**Exercise materials**
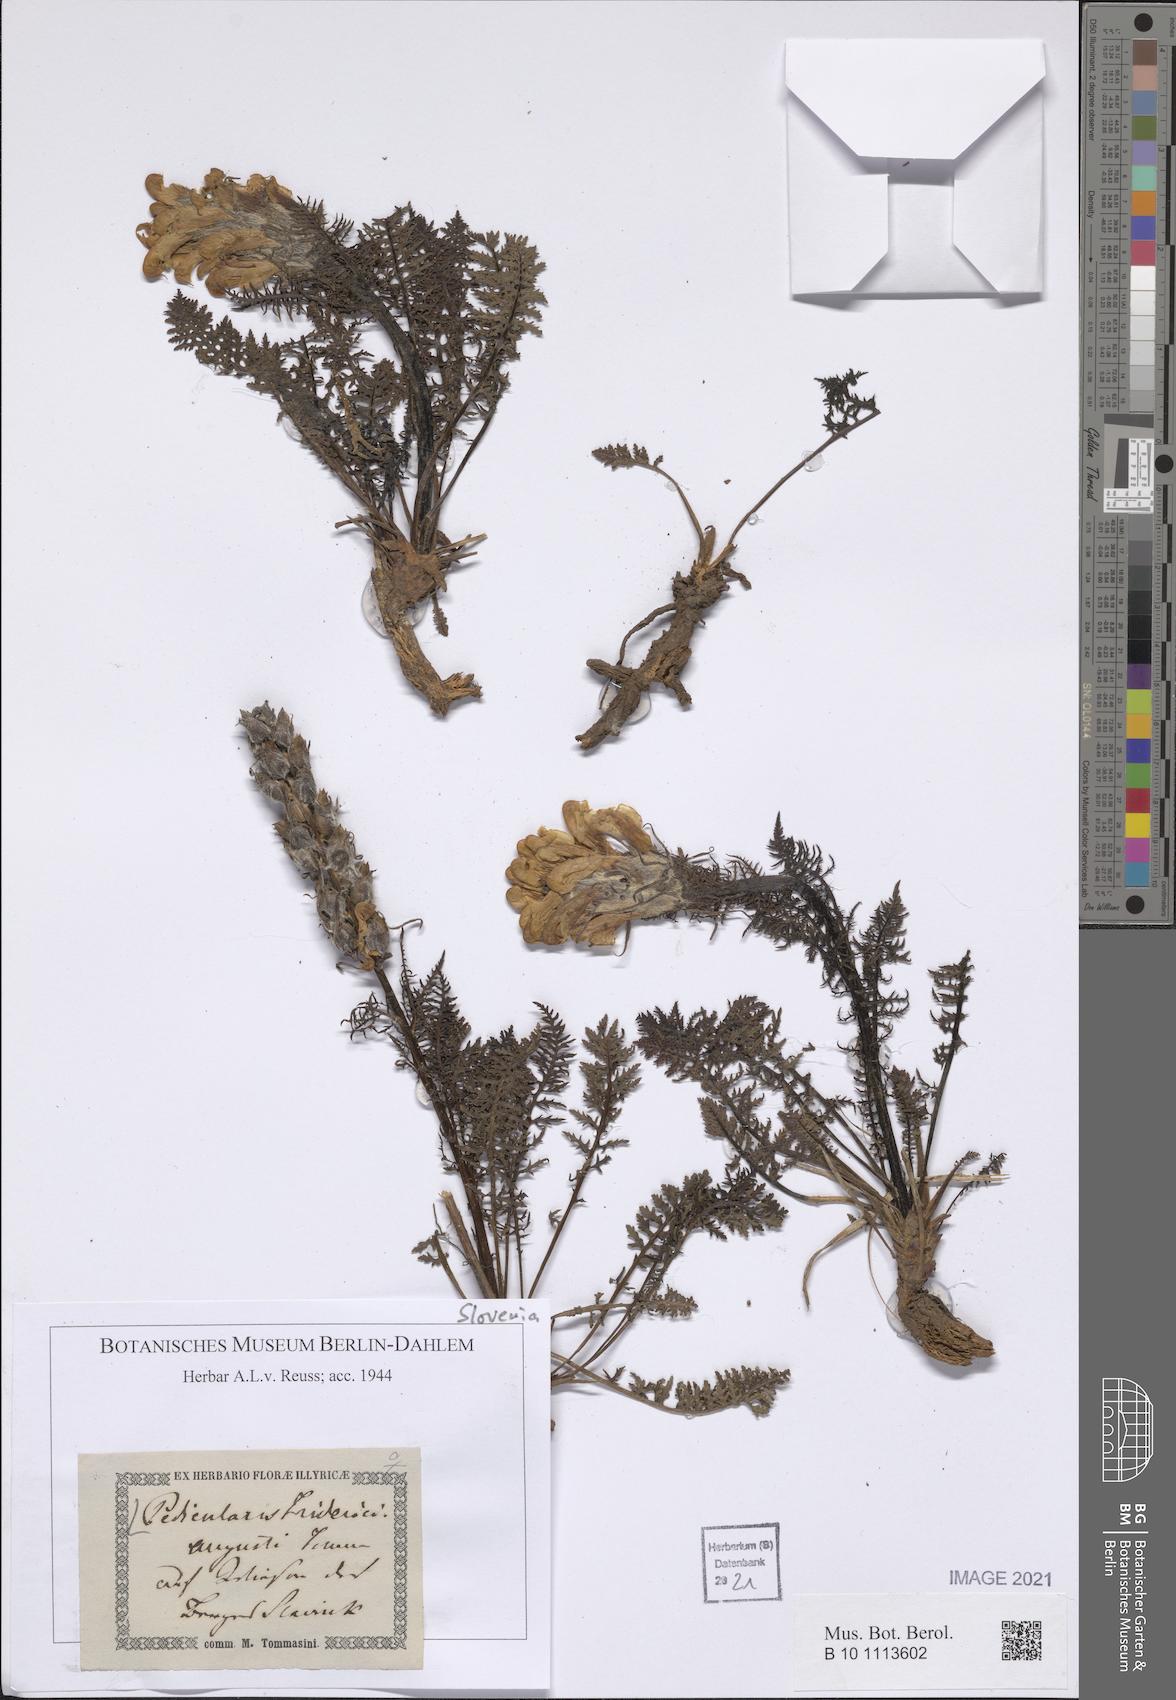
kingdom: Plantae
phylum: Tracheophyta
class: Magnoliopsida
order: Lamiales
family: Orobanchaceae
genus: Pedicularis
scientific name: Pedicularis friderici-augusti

**Exercise**
Render every item's lines above as a Markdown table with the columns "Row" and "Line", giving each line a row number. Skip blank lines and leave the pictures out.

**Task solution**
| Row | Line |
|---|---|
| 1 | kingdom: Plantae |
| 2 | phylum: Tracheophyta |
| 3 | class: Magnoliopsida |
| 4 | order: Lamiales |
| 5 | family: Orobanchaceae |
| 6 | genus: Pedicularis |
| 7 | scientific name: Pedicularis friderici-augusti |